Aim of the task –
From the line that contains "left ankle: (519, 688)" to the last line of the records below, copy everything exactly, both ends included.

Source data –
***
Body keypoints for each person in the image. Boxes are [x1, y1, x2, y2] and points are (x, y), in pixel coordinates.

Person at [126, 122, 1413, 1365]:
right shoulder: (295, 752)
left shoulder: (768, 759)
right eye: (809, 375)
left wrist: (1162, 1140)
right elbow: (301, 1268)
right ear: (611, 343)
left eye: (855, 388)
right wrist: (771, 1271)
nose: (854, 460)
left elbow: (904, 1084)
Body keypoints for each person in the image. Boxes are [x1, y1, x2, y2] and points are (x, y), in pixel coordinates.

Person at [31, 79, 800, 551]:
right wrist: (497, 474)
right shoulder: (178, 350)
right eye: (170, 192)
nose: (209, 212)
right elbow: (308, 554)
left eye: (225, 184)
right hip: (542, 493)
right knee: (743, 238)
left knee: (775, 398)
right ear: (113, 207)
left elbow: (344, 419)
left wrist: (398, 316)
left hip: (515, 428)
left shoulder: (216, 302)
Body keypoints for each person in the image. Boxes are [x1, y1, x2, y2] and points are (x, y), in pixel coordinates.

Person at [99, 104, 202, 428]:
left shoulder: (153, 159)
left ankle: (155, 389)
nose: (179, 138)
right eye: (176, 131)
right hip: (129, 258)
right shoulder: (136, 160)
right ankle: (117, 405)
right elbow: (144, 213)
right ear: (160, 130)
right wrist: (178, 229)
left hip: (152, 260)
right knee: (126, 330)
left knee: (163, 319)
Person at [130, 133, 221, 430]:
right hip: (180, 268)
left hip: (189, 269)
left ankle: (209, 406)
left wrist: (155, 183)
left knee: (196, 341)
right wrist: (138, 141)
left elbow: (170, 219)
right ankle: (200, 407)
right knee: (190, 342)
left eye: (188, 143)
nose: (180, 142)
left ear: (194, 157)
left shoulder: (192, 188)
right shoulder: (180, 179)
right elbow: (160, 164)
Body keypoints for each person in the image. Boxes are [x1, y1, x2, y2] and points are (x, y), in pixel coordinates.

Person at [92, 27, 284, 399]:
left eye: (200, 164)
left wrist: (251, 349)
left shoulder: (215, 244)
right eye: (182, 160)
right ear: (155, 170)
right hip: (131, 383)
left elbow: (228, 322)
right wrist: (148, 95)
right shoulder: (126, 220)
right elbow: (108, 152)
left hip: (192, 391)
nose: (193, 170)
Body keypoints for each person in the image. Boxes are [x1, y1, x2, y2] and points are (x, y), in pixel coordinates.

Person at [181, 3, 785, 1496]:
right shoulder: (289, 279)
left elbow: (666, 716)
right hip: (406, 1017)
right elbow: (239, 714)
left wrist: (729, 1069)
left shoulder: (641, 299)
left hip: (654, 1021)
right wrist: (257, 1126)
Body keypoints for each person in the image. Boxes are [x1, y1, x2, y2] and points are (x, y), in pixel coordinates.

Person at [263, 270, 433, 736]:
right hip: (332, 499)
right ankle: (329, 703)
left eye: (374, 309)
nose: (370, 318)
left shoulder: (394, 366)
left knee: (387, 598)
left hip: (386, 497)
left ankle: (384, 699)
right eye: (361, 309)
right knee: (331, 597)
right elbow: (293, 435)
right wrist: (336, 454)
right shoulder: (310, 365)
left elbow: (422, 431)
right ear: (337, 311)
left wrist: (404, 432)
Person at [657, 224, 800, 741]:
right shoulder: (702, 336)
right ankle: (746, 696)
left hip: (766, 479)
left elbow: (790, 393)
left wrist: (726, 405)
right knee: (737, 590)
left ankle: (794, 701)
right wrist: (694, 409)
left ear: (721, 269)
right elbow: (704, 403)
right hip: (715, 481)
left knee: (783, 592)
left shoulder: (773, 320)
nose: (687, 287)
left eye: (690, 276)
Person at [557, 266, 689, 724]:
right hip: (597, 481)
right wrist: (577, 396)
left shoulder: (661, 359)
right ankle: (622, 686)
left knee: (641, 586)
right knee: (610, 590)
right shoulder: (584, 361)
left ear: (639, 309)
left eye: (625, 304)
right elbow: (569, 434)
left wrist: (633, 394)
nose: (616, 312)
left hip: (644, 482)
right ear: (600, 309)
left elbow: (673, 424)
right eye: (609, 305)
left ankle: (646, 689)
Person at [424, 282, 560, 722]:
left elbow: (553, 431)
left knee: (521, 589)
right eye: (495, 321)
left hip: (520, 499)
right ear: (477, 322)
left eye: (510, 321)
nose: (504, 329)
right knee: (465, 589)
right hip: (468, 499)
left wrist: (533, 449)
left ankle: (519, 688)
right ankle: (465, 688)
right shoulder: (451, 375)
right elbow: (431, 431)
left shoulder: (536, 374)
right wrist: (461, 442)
***
Exercise answer –
left ankle: (519, 688)
right ankle: (465, 688)
right shoulder: (451, 375)
right elbow: (431, 431)
left shoulder: (536, 374)
right wrist: (461, 442)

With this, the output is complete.